Les locaux ou emplacements dépendant de garages, et utilisés par les professionnels de l'automobile, dans lesquels sont garés les véhicules en attente d'être vendus, et/ou les véhicules en réparation, sont taxables au titre et selon le tarif des surfaces commerciales, s'ils constituent des réserves attenantes. De même, les emplacements affectés à la vente ou à la réalisation de prestations de services situés dans les parkings entrent dans le champ d'application de ladite taxe. En sont exclus les autres emplacements à usage de stationnement, quels que soient leur forme, leur mode d'exploitation ou leur propriétaire. Les parkings, qu'ils soient privés ou publics, ne sont pas imposables, même s'ils font l'objet d'une exploitation commerciale.

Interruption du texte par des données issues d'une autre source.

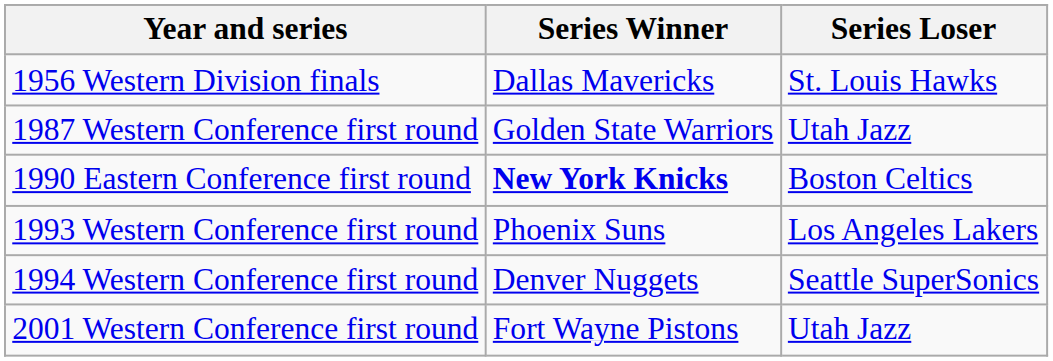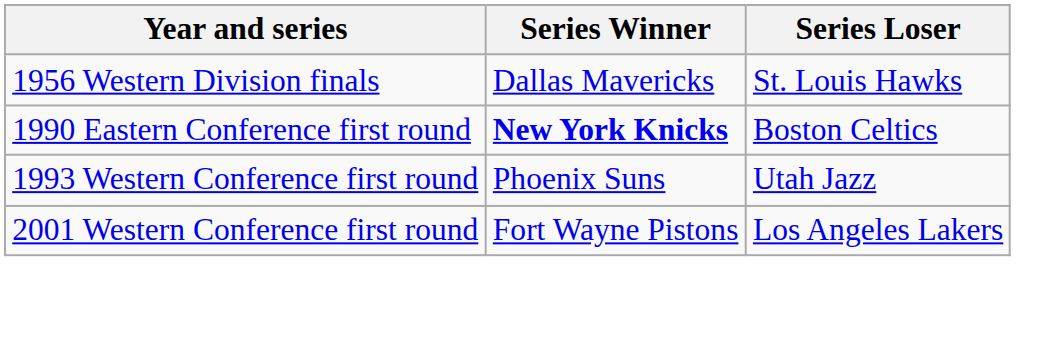- row: 1987 Western Conference first round | Golden State Warriors | Utah Jazz
1993 Western Conference first round | Series Loser: Los Angeles Lakers -> Utah Jazz
- row: 1994 Western Conference first round | Denver Nuggets | Seattle SuperSonics
2001 Western Conference first round | Series Loser: Utah Jazz -> Los Angeles Lakers
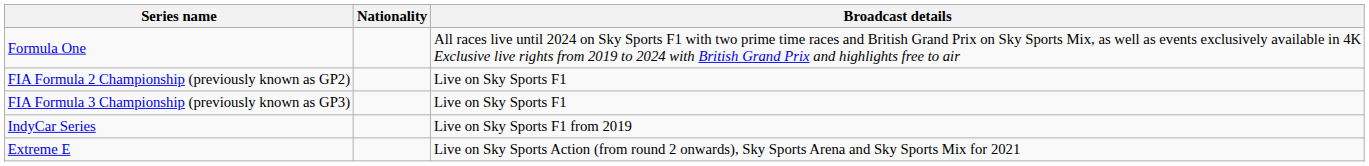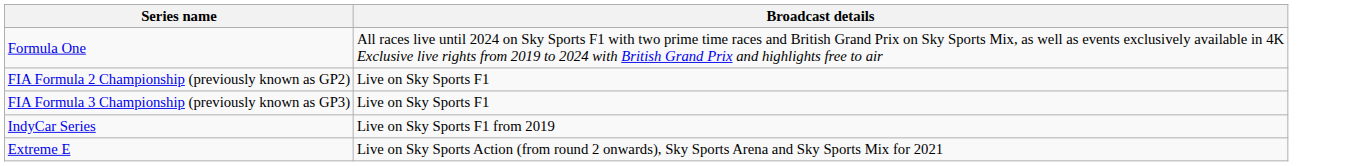- column: Nationality
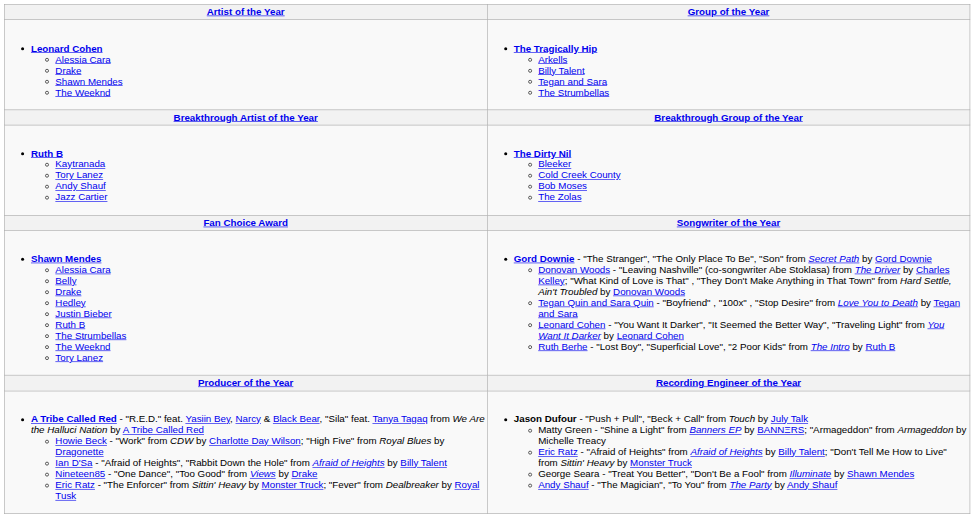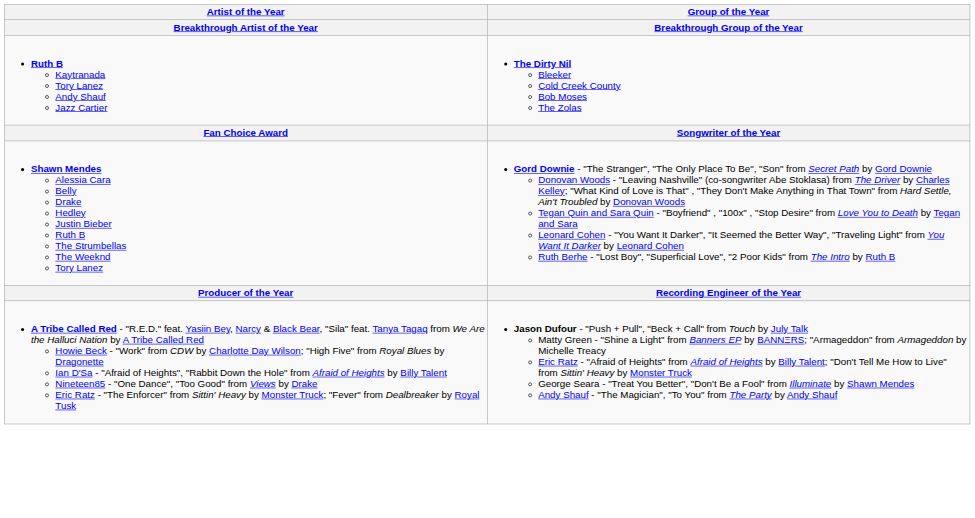- row: Leonard Cohen Alessia Cara Drake Shawn Mendes The Weeknd | The Tragically Hip Arkells Billy Talent Tegan and Sara The Strumbellas
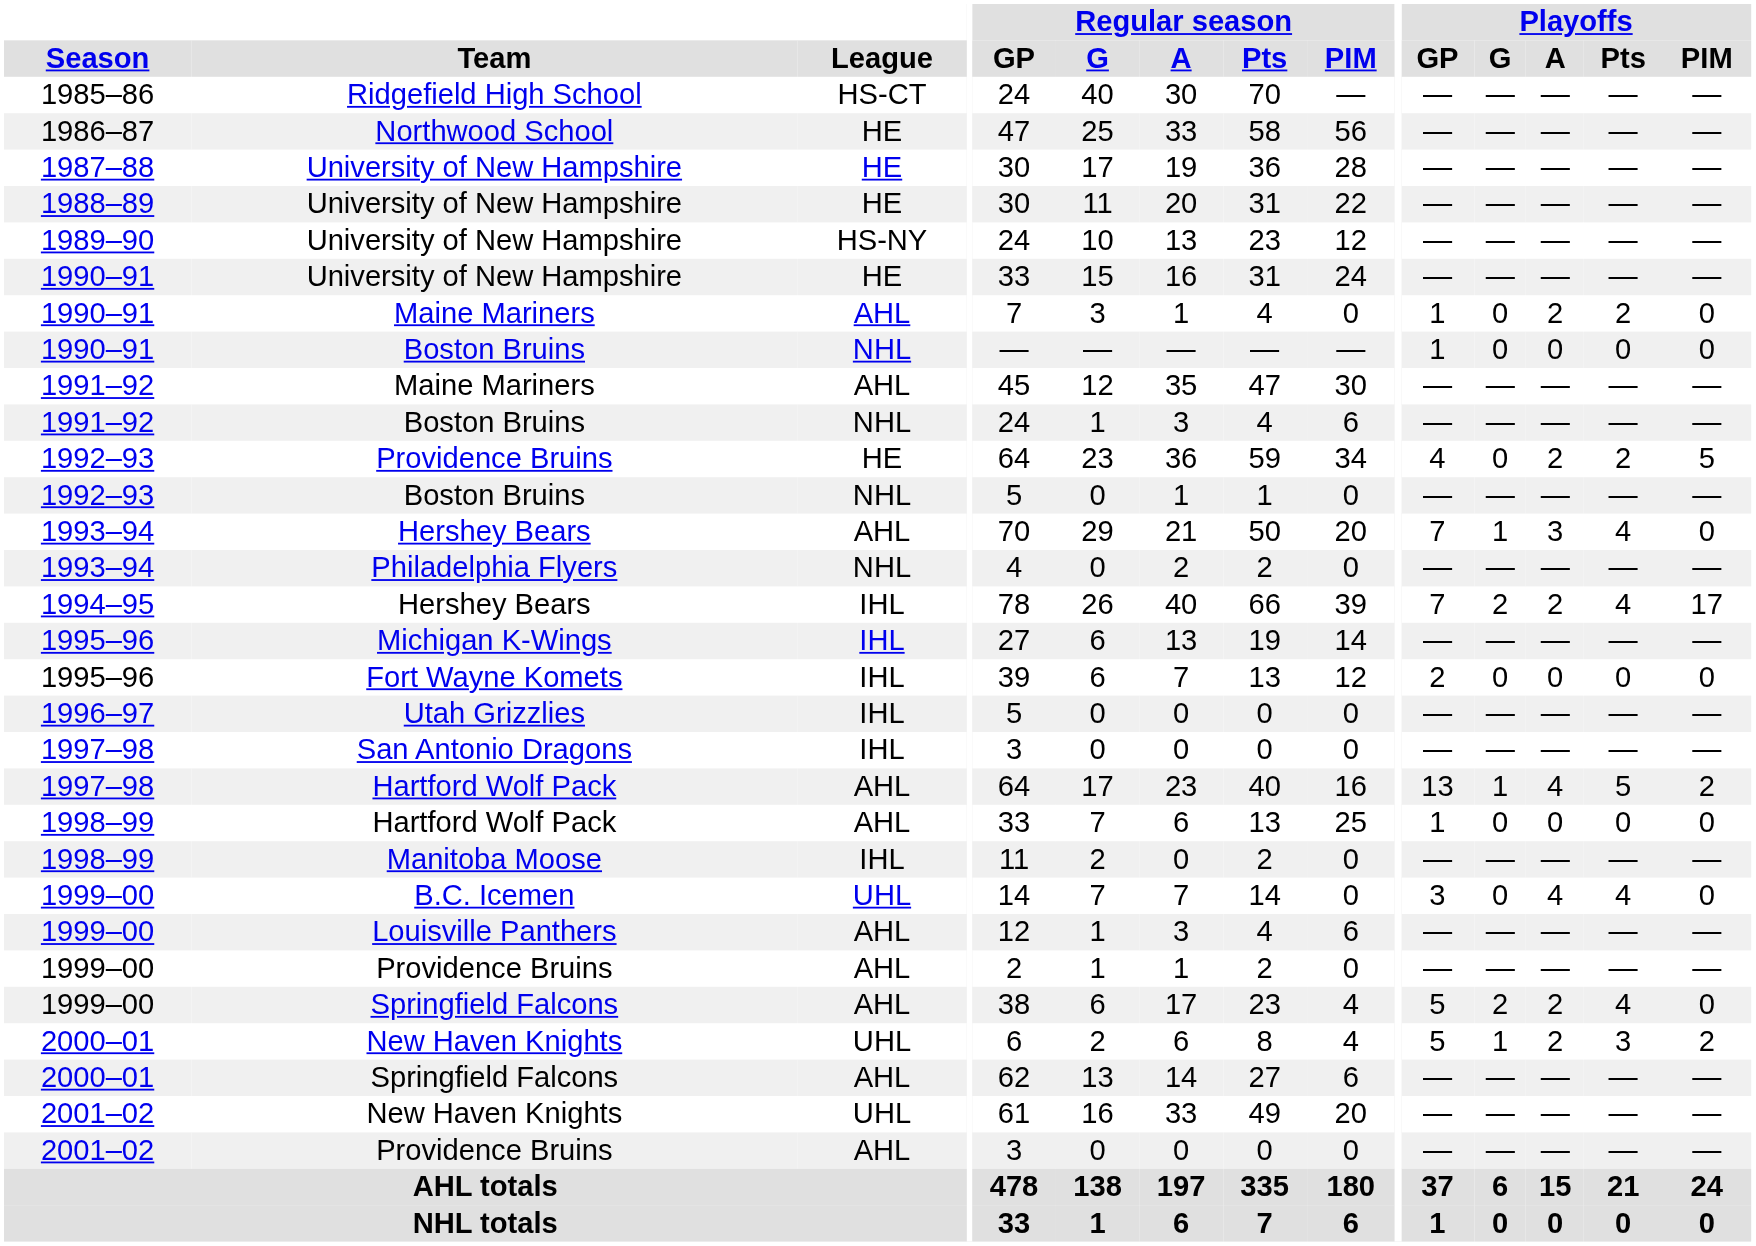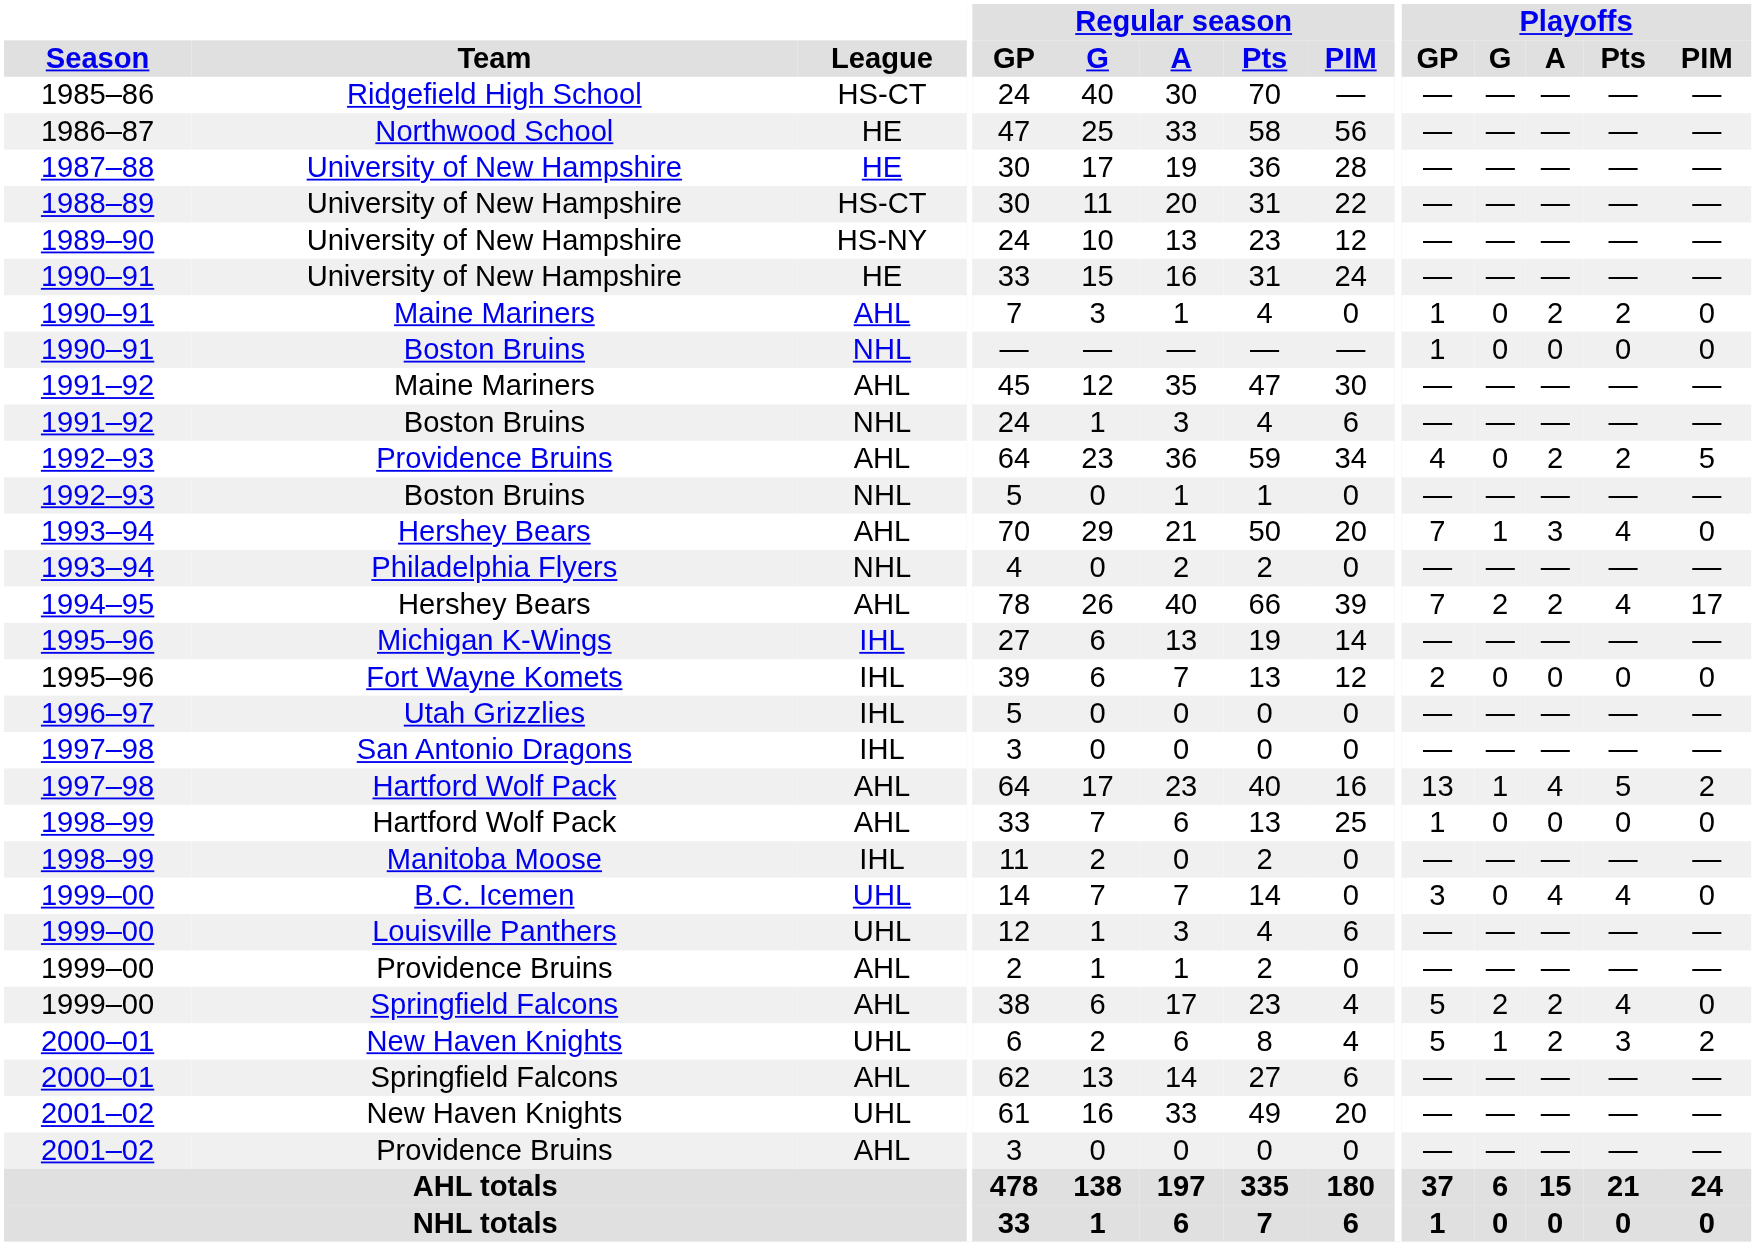1988–89 / University of New Hampshire | League: HE -> HS-CT
1992–93 / Providence Bruins | League: HE -> AHL
1994–95 / Hershey Bears | League: IHL -> AHL
Louisville Panthers | League: AHL -> UHL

La notion de local de stockage regroupe les locaux ou aires couvertes destinés à l'entreposage de produits, de marchandises ou de biens qui ne sont pas intégrés topographiquement à un établissement de production : entrepôts, hangars, silos, dépôts, garde-meubles... Sont aussi concernés les locaux constituant des unités de conditionnement ou reconditionnement de produits ou de marchandises. La superficie à prendre en compte est celle affectée au stockage des marchandises, et/ou à leur conditionnement, ainsi que les surfaces indissociables de l'activité de stockage ou de conditionnement (allées de circulation à l'intérieur des locaux, par exemple). En est exclue toutefois la superficie des espaces environnants découverts (quais de chargement et déchargement...). Ne sont pas passibles de la taxe les locaux de stockage intégrés topographiquement à un établissement de production, les locaux destinés à abriter des archives.

Les locaux où s'exerce une activité de production ou de transformation et les locaux intégrés dans une exploitation agricole ne sont pas taxables.